Has anyone come up with a method of attaching a tall fence to a Kreg fence. Maybe I should just make a completely new fence and clamp it to the table. The only problem is that the track on the right side of the table, along which the fence slides, is not the easiest to clamp to. 
Any ideas are welcome. 
Merry Christmas y'all. 
Max


----------



## Nickp (Dec 4, 2012)

The most obvious would seem to be adding a spacer between the auxiliary fence and the Kreg fence below the track...maybe that's not so easy as it sounds...

If you were to add a spacer, how thick do you think it might need to be...? Are we talking 1/32nds or 1/4's...?

I assume you've tried tightening it down pretty snug and it bends into the original fence...?

You could also try adding a small lip to the bottom of the aux fence to hold it away from the Kreg...?

EDIT...and the other option is to cut out where the track is...a small dado, for example...?

...and welcome to the forum...you're gonna like it here...


----------



## Cherryville Chuck (Sep 28, 2010)

I think I would go with a spacer too. This is something I've recommended before to help stabilize your piece on the vertical cut. You clamp the piece that slides on top of your fence to the vertical piece you are routing. http://www.routerforums.com/attachm...-ts-blade-tilted-45-degrees-chamfer-guide.jpg


----------



## DesertRatTom (Jul 3, 2012)

A spacer might be tricky to find the exact thickness, so getting the high fence perfectly perpendicular is going to be iffy. If the spacer can be compressed (layers of cards or thin material of any sort other than metal), is going to create some alteration on the vertical (perpendicular) position of the fence after a few tightenings. Compress something softer than metal 3-4 times and it will change thickness. Moisture from seasonal changes might also change some porous materials' thickness. Probably insignificantly.

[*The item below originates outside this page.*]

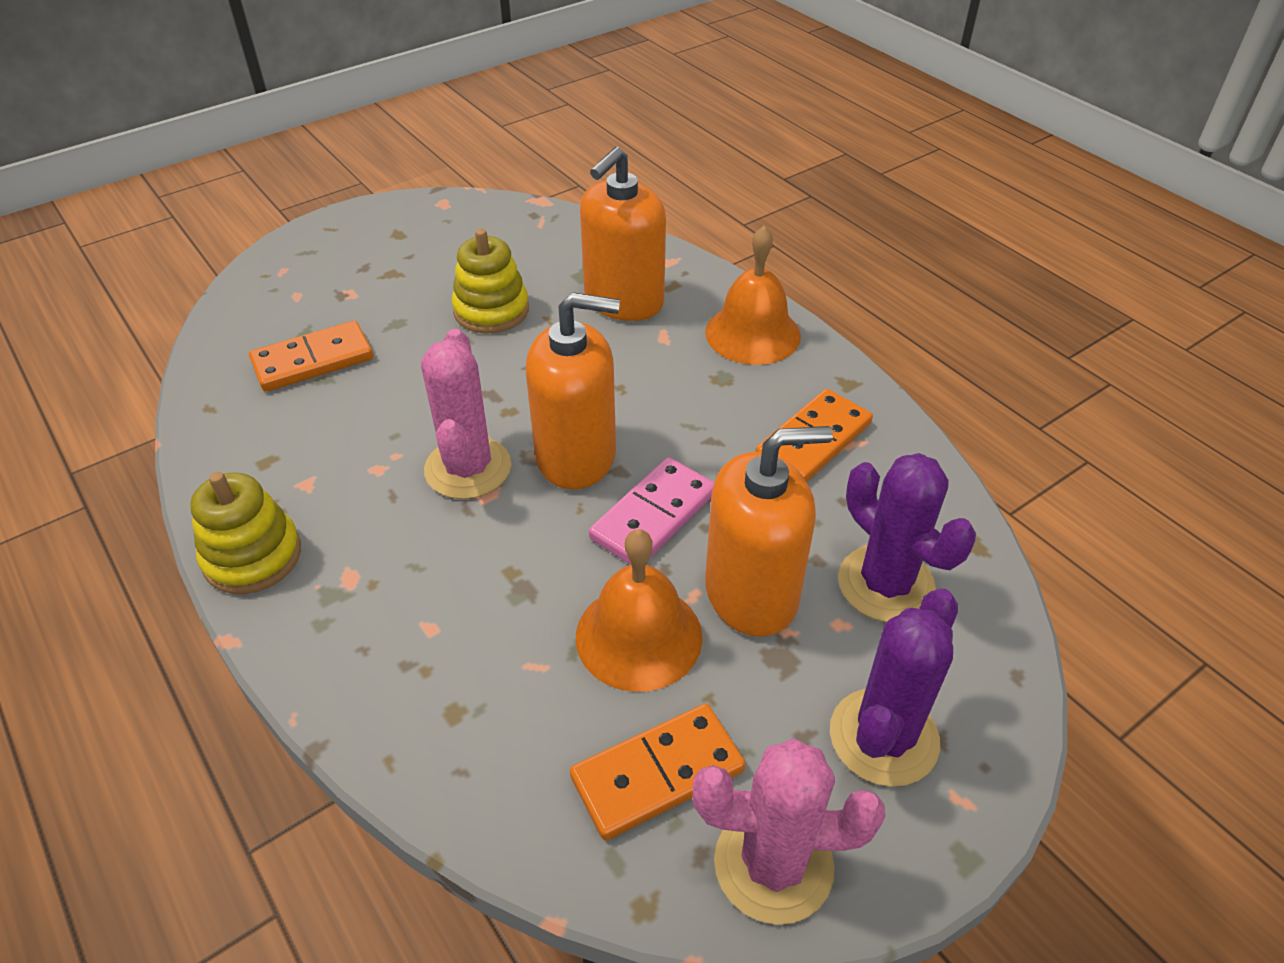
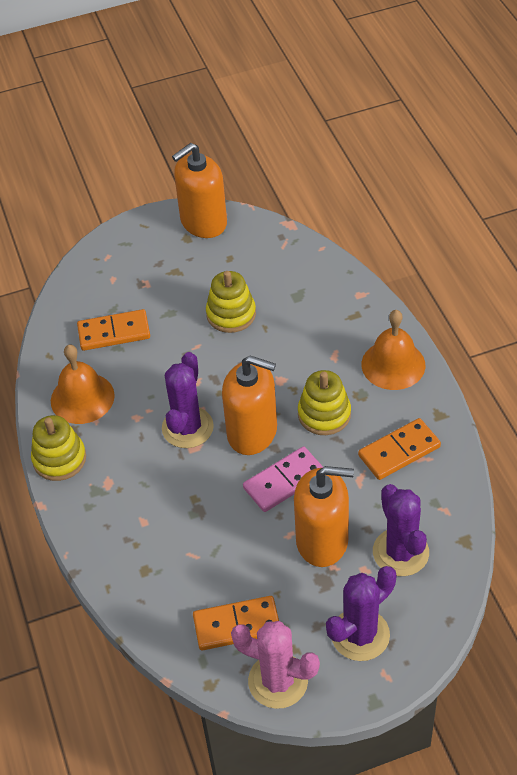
camera: 20 degrees right, 5 degrees up
pink cactus [421,329,511,499] -> purple cactus [162,352,214,448]
orange bell [576,529,703,692] -> orange bell moved to [51,344,115,424]
orange soap dispenser [580,147,666,321] -> orange soap dispenser moved to [172,143,227,238]
none -> yellow stacking toy [298,370,351,435]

So, I'd probably make a very shallow dado a bit wider than the miter slot-1-2 mm perhaps. But I'd also use two layers of material for the fence to make certain it didn't distort the face of the fence when you tighten the bolts connected to the miter slot or T slot. I'd use a layer of MDF on the front . If the fence is perfectly perpendicular to the table, then the parts of the tall fence that touch it will be perpendicular too. It is a Kreg for cryin' out loud!

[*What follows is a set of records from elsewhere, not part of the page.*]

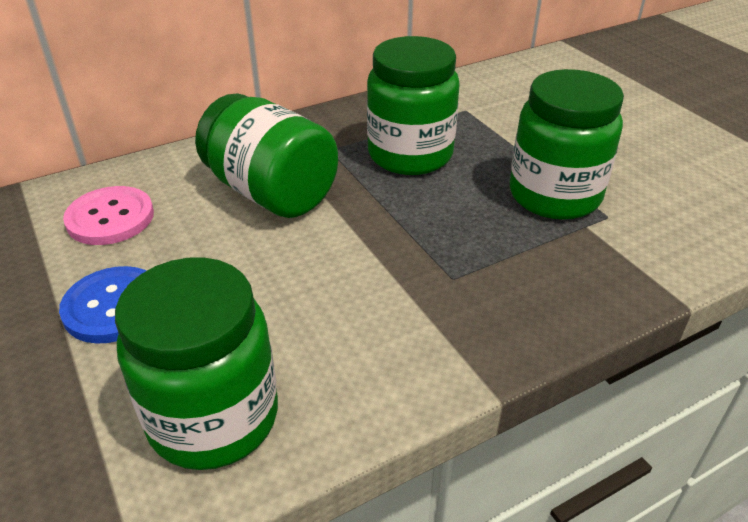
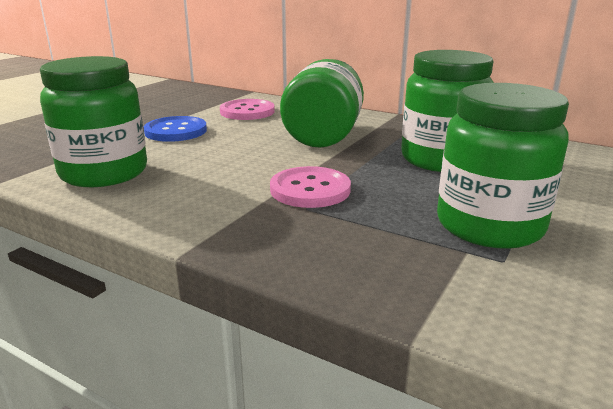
camera: 60 degrees right, 15 degrees down
none -> pink button [270,166,351,208]

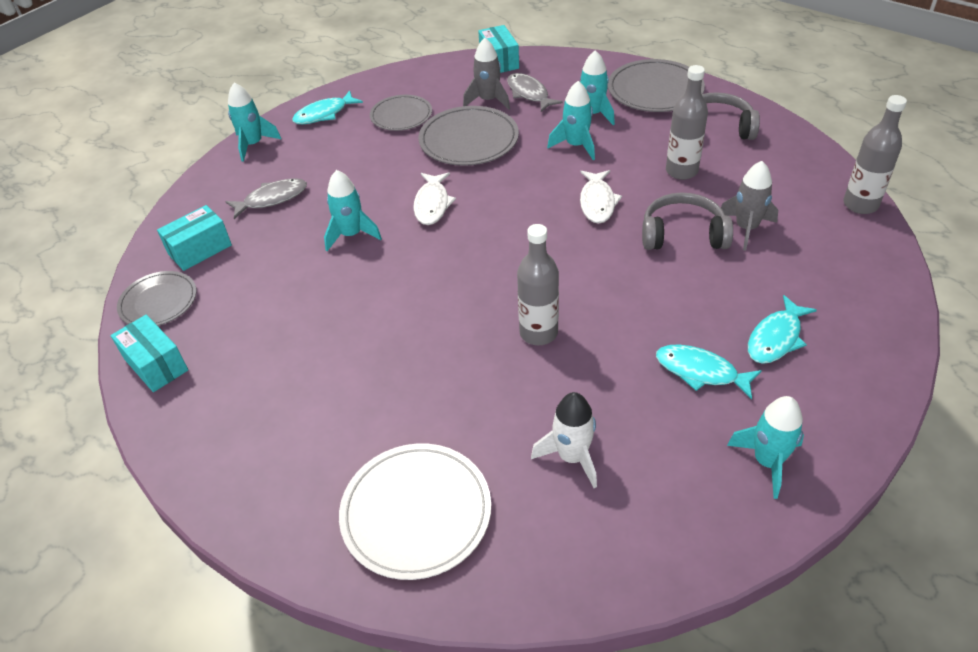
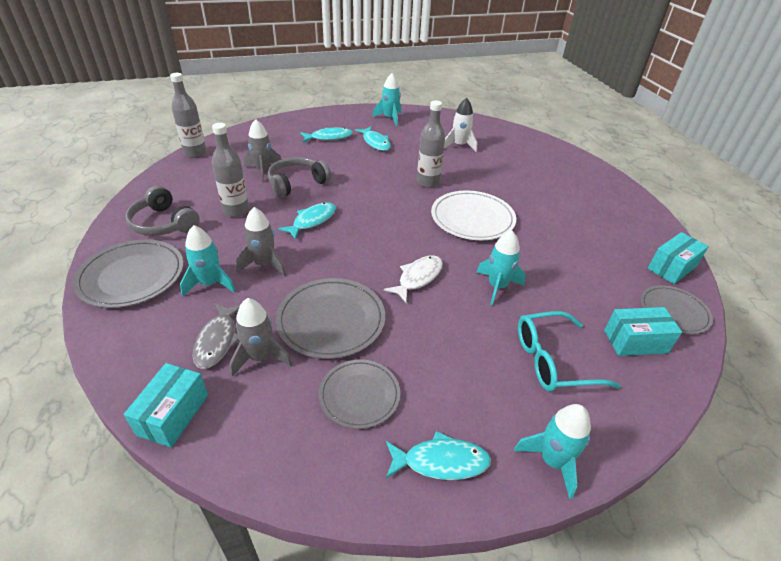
camera: 150 degrees left, 5 degrees down
turquoise box [111,315,188,392] -> turquoise box turned 60 degrees clockwise [648,232,709,284]
grey fish [225,178,307,219] -> turquoise glasses [518,311,620,392]
white plate [339,443,491,580] -> white plate moved to [431,191,516,240]
turquoise rocket [547,81,595,160] -> grey rocket [236,207,286,276]
white fish [580,170,622,224] -> turquoise fish [278,202,336,240]
grey headphones [642,192,733,250] -> grey headphones turned 105 degrees clockwise [268,157,331,198]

On a different point, in Sommerfeld videos, he uses a tall fence, but backs up the piece and pushes it through with a block of MDF. He hand holds the piece against the fence. Simplicity. Everything I've done that follows Marc Sommerfeld on the router has worked very well for me, and I like how he keeps it simple AND precise.

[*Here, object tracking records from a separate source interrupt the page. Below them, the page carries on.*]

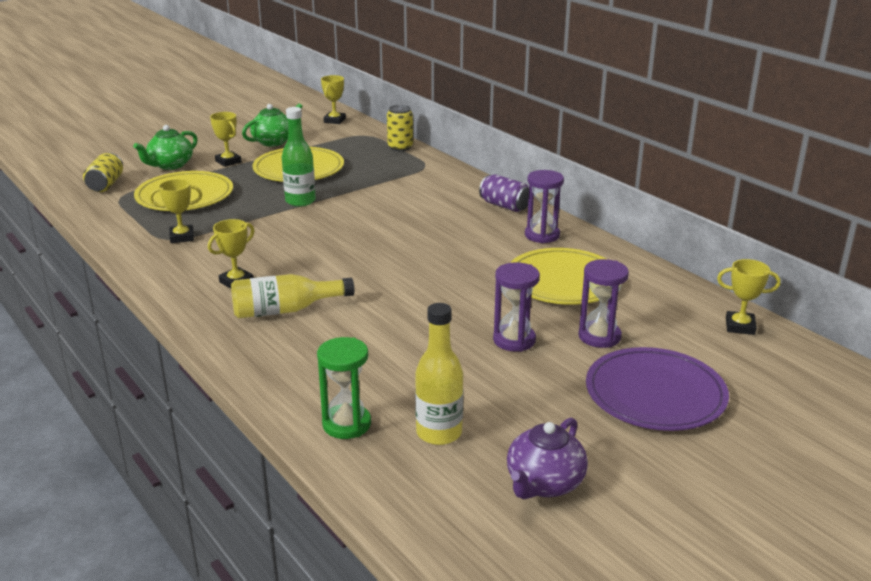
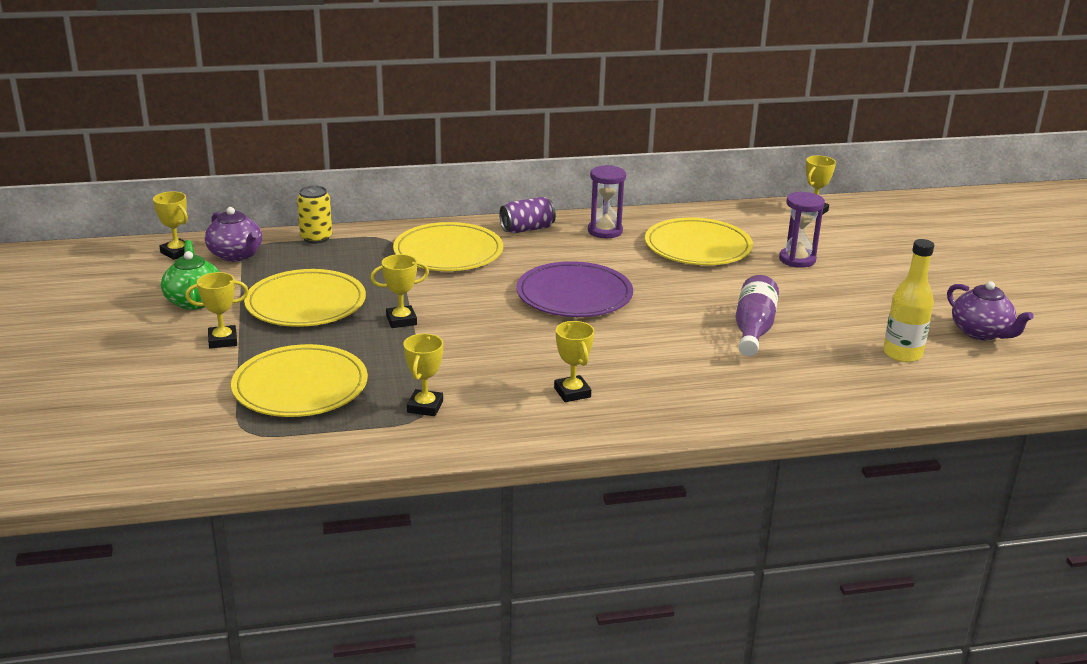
camera: 65 degrees left, 0 degrees up
yellow can [83,153,123,192] -> none
green teapot [133,125,198,170] -> none
yellow bottle [231,274,354,318] -> none
green bottle [282,107,316,207] -> yellow trophy [370,254,429,328]
green hourglass [317,337,371,439] -> none
purple hourglass [493,262,540,352] -> none
purple plate [586,347,729,431] -> purple plate moved to [516,261,633,317]
none -> purple teapot [205,207,262,262]
none -> yellow plate [393,222,503,271]
none -> purple bottle [735,275,779,357]

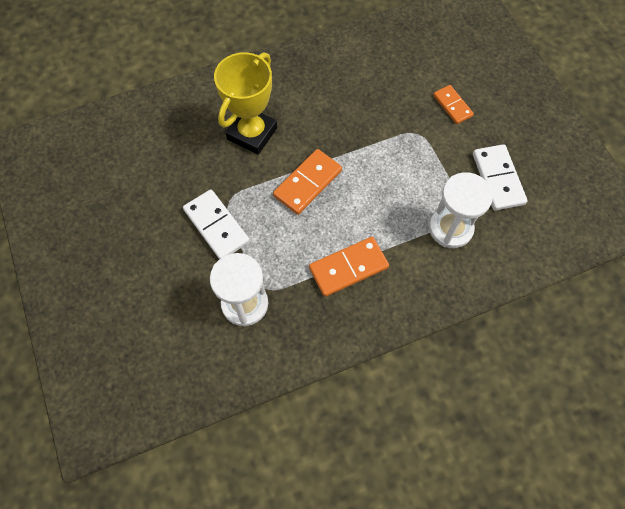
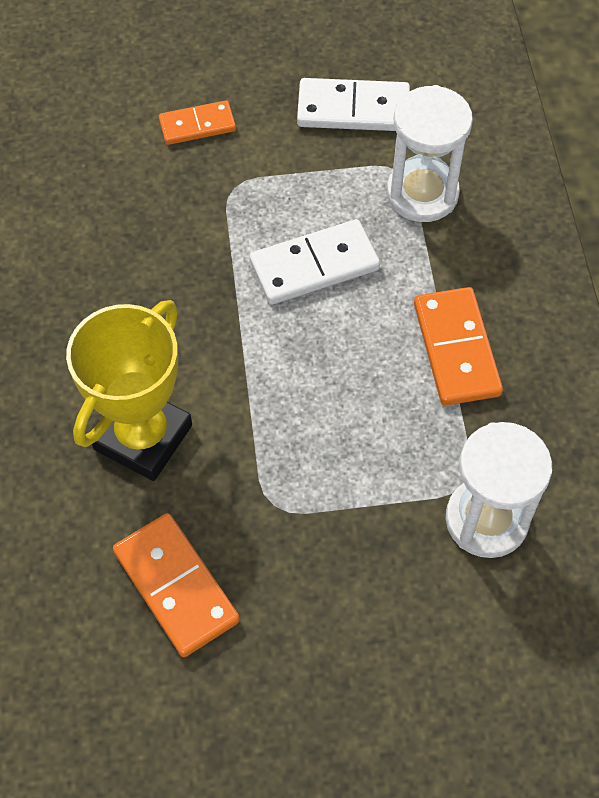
camera: 75 degrees left, 5 degrees down
white domino [183,189,250,259] -> white domino moved to [250,219,380,305]
yellow trophy [214,52,277,155] -> yellow trophy turned 75 degrees clockwise [66,300,192,481]
orange domino [273,149,342,215] -> orange domino moved to [113,513,240,657]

I'll be interested in learning what you decide.


----------



## maximilliankat (Oct 29, 2012)

Thanks everyone
I had thought about a spacer, but that seemed like an inelegant solution. 
I like the idea of routing a channel for the top track, though. This way I can simply use longer bolts through the auxiliary fence and the sliding fences into the aluminium extrusion. 
Thanks for the Sommerfeld tip. I will look him up. 
Cheers and Merry Christmas from down under. 
Max


----------



## maximilliankat (Oct 29, 2012)

Thanks Cherryville Chuck
Are you recommending using a t bolt or some such to locate the top sliding piece into the track on top of the fence, or does it just sit on top? If the latter, how do you maintain stability in the vertical piece being cut?
Max


----------



## paduke (Mar 28, 2010)

Attached are pictures of two of my RT. The lock miter misery led me to this. First is a Bosch RA1180 RT. I made a carriage that locks in and travels along the extruded aluminum fence that came with my Bosch table. I used HDPE strips for the wear surfaces so humidity would not effect the glide of the jig. The third photo is an expansion of the idea. I built a fence with a track and various jigs to travel along the fence.
I was unable to find any method to accurately use a coping sled. so I use a square block to run my stock horizontally. I use the carriage to run my vertical. The difficulty involved is why it is not recommended for cross grain lock miter but this is my solution ps excuse the clutter in pics


----------



## Cherryville Chuck (Sep 28, 2010)

maximilliankat said:


> Thanks Cherryville Chuck
> Are you recommending using a t bolt or some such to locate the top sliding piece into the track on top of the fence, or does it just sit on top? If the latter, how do you maintain stability in the vertical piece being cut?
> Max


No attachment. It's the same idea as Paduke's setup only not as elegant. With my idea you just stand the board up with the end flush to the table top and lay the cross piece on top of the fence and clamp them together. It will give a bit more stability as you push that way. If you are doing narrow pieces or if you plan on making very many of these joints then Bill's jig is a better idea and is worth the extra time and effort to build it. You can also use a square block for pushing below the jig and that would help too as well as providing some protection from blowing the grain out at the end of the cut.


----------